"""
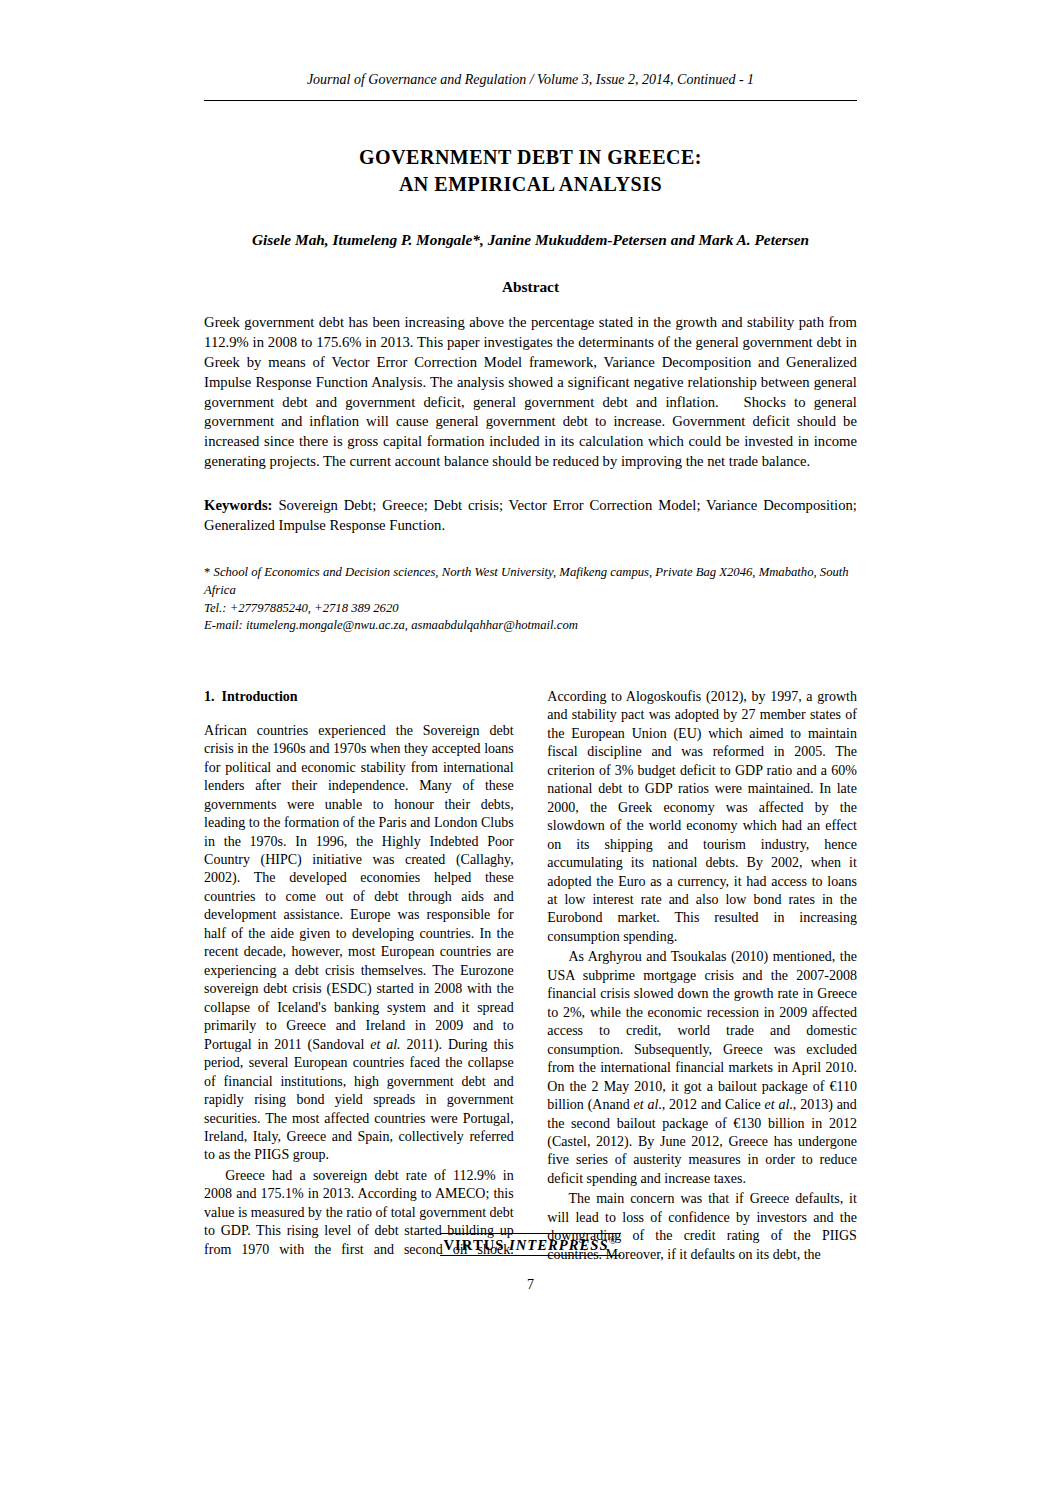Journal of Governance and Regulation / Volume 3, Issue 2, 2014, Continued - 1
GOVERNMENT DEBT IN GREECE:
AN EMPIRICAL ANALYSIS
Gisele Mah, Itumeleng P. Mongale*, Janine Mukuddem-Petersen and Mark A. Petersen
Abstract
Greek government debt has been increasing above the percentage stated in the growth and stability path from 112.9% in 2008 to 175.6% in 2013. This paper investigates the determinants of the general government debt in Greek by means of Vector Error Correction Model framework, Variance Decomposition and Generalized Impulse Response Function Analysis. The analysis showed a significant negative relationship between general government debt and government deficit, general government debt and inflation. Shocks to general government and inflation will cause general government debt to increase. Government deficit should be increased since there is gross capital formation included in its calculation which could be invested in income generating projects. The current account balance should be reduced by improving the net trade balance.
Keywords: Sovereign Debt; Greece; Debt crisis; Vector Error Correction Model; Variance Decomposition; Generalized Impulse Response Function.
* School of Economics and Decision sciences, North West University, Mafikeng campus, Private Bag X2046, Mmabatho, South Africa
Tel.: +27797885240, +2718 389 2620
E-mail: itumeleng.mongale@nwu.ac.za, asmaabdulqahhar@hotmail.com
1. Introduction
African countries experienced the Sovereign debt crisis in the 1960s and 1970s when they accepted loans for political and economic stability from international lenders after their independence. Many of these governments were unable to honour their debts, leading to the formation of the Paris and London Clubs in the 1970s. In 1996, the Highly Indebted Poor Country (HIPC) initiative was created (Callaghy, 2002). The developed economies helped these countries to come out of debt through aids and development assistance. Europe was responsible for half of the aide given to developing countries. In the recent decade, however, most European countries are experiencing a debt crisis themselves. The Eurozone sovereign debt crisis (ESDC) started in 2008 with the collapse of Iceland's banking system and it spread primarily to Greece and Ireland in 2009 and to Portugal in 2011 (Sandoval et al. 2011). During this period, several European countries faced the collapse of financial institutions, high government debt and rapidly rising bond yield spreads in government securities. The most affected countries were Portugal, Ireland, Italy, Greece and Spain, collectively referred to as the PIIGS group.
Greece had a sovereign debt rate of 112.9% in 2008 and 175.1% in 2013. According to AMECO; this value is measured by the ratio of total government debt to GDP. This rising level of debt started building up from 1970 with the first and second oil shock. According to Alogoskoufis (2012), by 1997, a growth and stability pact was adopted by 27 member states of the European Union (EU) which aimed to maintain fiscal discipline and was reformed in 2005. The criterion of 3% budget deficit to GDP ratio and a 60% national debt to GDP ratios were maintained. In late 2000, the Greek economy was affected by the slowdown of the world economy which had an effect on its shipping and tourism industry, hence accumulating its national debts. By 2002, when it adopted the Euro as a currency, it had access to loans at low interest rate and also low bond rates in the Eurobond market. This resulted in increasing consumption spending.
As Arghyrou and Tsoukalas (2010) mentioned, the USA subprime mortgage crisis and the 2007-2008 financial crisis slowed down the growth rate in Greece to 2%, while the economic recession in 2009 affected access to credit, world trade and domestic consumption. Subsequently, Greece was excluded from the international financial markets in April 2010. On the 2 May 2010, it got a bailout package of €110 billion (Anand et al., 2012 and Calice et al., 2013) and the second bailout package of €130 billion in 2012 (Castel, 2012). By June 2012, Greece has undergone five series of austerity measures in order to reduce deficit spending and increase taxes.
The main concern was that if Greece defaults, it will lead to loss of confidence by investors and the downgrading of the credit rating of the PIIGS countries. Moreover, if it defaults on its debt, the
VIRTUS INTERPRESS®
7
"""
= WHAT THIS TASK INVOLVES =
From the listing above, repeat exactly the lines starting at the line that includes "AN EMPIRICAL ANALYSIS" and ending at the line that includes "1. Introduction", with nothing outside that span.

= YOUR RESPONSE =
AN EMPIRICAL ANALYSIS
Gisele Mah, Itumeleng P. Mongale*, Janine Mukuddem-Petersen and Mark A. Petersen
Abstract
Greek government debt has been increasing above the percentage stated in the growth and stability path from 112.9% in 2008 to 175.6% in 2013. This paper investigates the determinants of the general government debt in Greek by means of Vector Error Correction Model framework, Variance Decomposition and Generalized Impulse Response Function Analysis. The analysis showed a significant negative relationship between general government debt and government deficit, general government debt and inflation. Shocks to general government and inflation will cause general government debt to increase. Government deficit should be increased since there is gross capital formation included in its calculation which could be invested in income generating projects. The current account balance should be reduced by improving the net trade balance.
Keywords: Sovereign Debt; Greece; Debt crisis; Vector Error Correction Model; Variance Decomposition; Generalized Impulse Response Function.
* School of Economics and Decision sciences, North West University, Mafikeng campus, Private Bag X2046, Mmabatho, South Africa
Tel.: +27797885240, +2718 389 2620
E-mail: itumeleng.mongale@nwu.ac.za, asmaabdulqahhar@hotmail.com
1. Introduction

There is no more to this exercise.